COP15: it's all about the money
The debate in Copenhagen is not about what to do about global warming: it's about who's going to pay for it.
The almost 200 countries taking part in the Copenhagen climate change conference face one of the most complicated diplomatic puzzles ever. And yet what's at stake couldn't be simpler.
Science tells us what needs to be done to cap global warming at two degrees Celsius. All the participants at COP15 (the 15th Conference of Partners) have to do is decide who will bear the burden.
In theory at least, that too is very simple: divide the amount of greenhouse
gases the atmosphere can handle by the number of people on earth and you
know exactly what the maximum per capita emissions should be.
Distribution of wealth
But that's where the troubles begin. The output of greenhouse gases is much higher in rich countries than in poor countries. The average African produces only two tons of carbon dioxide per year, while the average Australian needs almost 27 tons to sustain his lifestyle. The Netherlands is somewhere in between.
There will be little talk in Copenhagen about the disasters the world could face if global warming continues unabated, or even about how to reduce greenhouse gas emissions. Instead, Copenhagen is about money and the distribution of wealth among nations.
Never before have almost all the countries on earth participated in what comes down to a huge transferal of money from the industrialised world to the developing world.
“The two defining challenges of our century are managing climate change and
overcoming poverty", the British climate economist Nicholas Stern wrote
in The Guardian last week, "and if we fail at one we will fail at the
Q&A, articles, reports, a time-line and an interactive map about the
Q&A, articles, reports, a time-line and an interactive map about the climate summit.
Industrialised countries caused the problem in the first place with their unbridled growth since the 19th century. Developing countries want their turn at prosperity, or at least an end to poverty. As far as they're concerned, clean energy is a luxury product for the rich countries.
Poor countries mainly want cheap energy, and if the rich countries don't want them to have it, they should pay for the privilege. Not just in terms of financing clean technologies, but also for forest preservation, and the prevention of droughts, floods, water shortages and a rising sea level.
Bickering about the costs
Rich and poor countries also disagree about the costs. Europe estimates the cost of climate change policies in the developing world at 100 billion euros per years from 2020 onwards; the developing countries say they will need at least 240 billion euros per year.
The rich countries so far haven't said how much they are willing to contribute, not even Europe, which in the past has often been quick to whip out its wallet when negotiations threatened to stall.
What's more, past pledges are often not honoured. The Heinrich Böll Stiftung discovered that of the four billion dollars pledged to a clean technology fund not a penny has actually been paid. The World Bank's strategic climate fund, which is supposed to have 1.6 billion dollars, is still empty. And what has been paid has often come out of the rich countries' existing budgets for development aid.
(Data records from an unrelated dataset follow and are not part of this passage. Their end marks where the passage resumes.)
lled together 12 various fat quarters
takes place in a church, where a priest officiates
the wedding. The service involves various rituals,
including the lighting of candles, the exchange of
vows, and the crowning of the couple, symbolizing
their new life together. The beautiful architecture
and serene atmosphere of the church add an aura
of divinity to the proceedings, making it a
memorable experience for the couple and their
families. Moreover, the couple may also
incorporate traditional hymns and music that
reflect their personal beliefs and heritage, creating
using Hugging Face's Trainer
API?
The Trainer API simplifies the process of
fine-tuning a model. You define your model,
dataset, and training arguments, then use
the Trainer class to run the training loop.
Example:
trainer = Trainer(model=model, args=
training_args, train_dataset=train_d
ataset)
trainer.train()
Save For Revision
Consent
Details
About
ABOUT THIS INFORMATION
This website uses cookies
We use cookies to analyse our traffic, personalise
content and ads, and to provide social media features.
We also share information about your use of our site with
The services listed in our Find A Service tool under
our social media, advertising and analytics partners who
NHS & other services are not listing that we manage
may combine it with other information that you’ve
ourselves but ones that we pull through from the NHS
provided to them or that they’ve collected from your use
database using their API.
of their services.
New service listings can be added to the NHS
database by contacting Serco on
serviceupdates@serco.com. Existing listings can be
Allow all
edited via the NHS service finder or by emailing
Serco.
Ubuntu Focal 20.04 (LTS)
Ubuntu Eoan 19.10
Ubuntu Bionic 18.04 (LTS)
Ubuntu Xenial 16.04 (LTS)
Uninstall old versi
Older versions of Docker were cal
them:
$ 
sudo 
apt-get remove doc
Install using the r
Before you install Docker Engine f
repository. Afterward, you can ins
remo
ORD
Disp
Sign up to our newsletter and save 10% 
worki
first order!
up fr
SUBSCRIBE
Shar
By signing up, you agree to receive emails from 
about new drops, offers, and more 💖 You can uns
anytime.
So it is not unreasonable that the poor countries want a say into how the money is distributed. Rich countries would be happy to just let the International Monetary Fund and the World Bank handle the funds. It would save a lot of bureaucratic hassle, they say.
But the poor countries have no confidence in these institutions, which are controlled by Western countries. They want the money to go to a dedicated UN fund in which they too would have a say.
Poor countries bringe little leverage to negotiating table, except for the knowledge that the Copenhagen conference will definitely fail without their cooperation.
Realising this, German chancellor Angela Merkel warned this week in Brasil: "If only the industrialised countries promise to reduce carbon dioxide emissions we will not meet the two-degrees target, and the responsibility will lie with the developing economies."
The developing countries have already turned down the draft text currently being circulated in Copenhagen. They don't wish to sign a treaty that cuts carbon dioxide emissions down to half by 2050 (as compared to 1990), even if that is still substantially less than what scientists deem necessary. They also reject the two-degrees limit.
First, they say, the rich countries have to put their money where their mouth is.